[[ Source material, beginning ]]

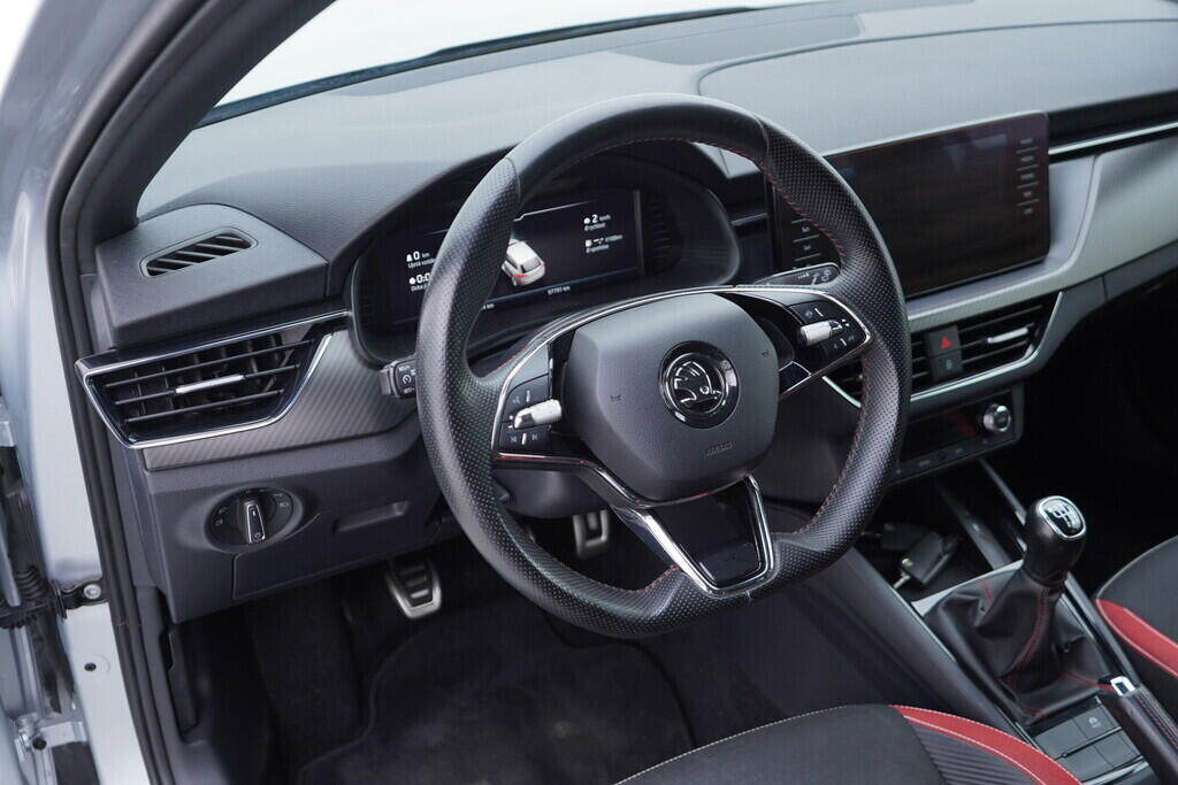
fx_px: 1178
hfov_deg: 53.1
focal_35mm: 36
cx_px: 589
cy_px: 392
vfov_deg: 36.9
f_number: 2.8
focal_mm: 24
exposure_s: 1/40
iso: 125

[[ Source material, end ]]

Without the pictures, reproduce the entries exactly.

Your response:
fx_px: 1178
hfov_deg: 53.1
focal_35mm: 36
cx_px: 589
cy_px: 392
vfov_deg: 36.9
f_number: 2.8
focal_mm: 24
exposure_s: 1/40
iso: 125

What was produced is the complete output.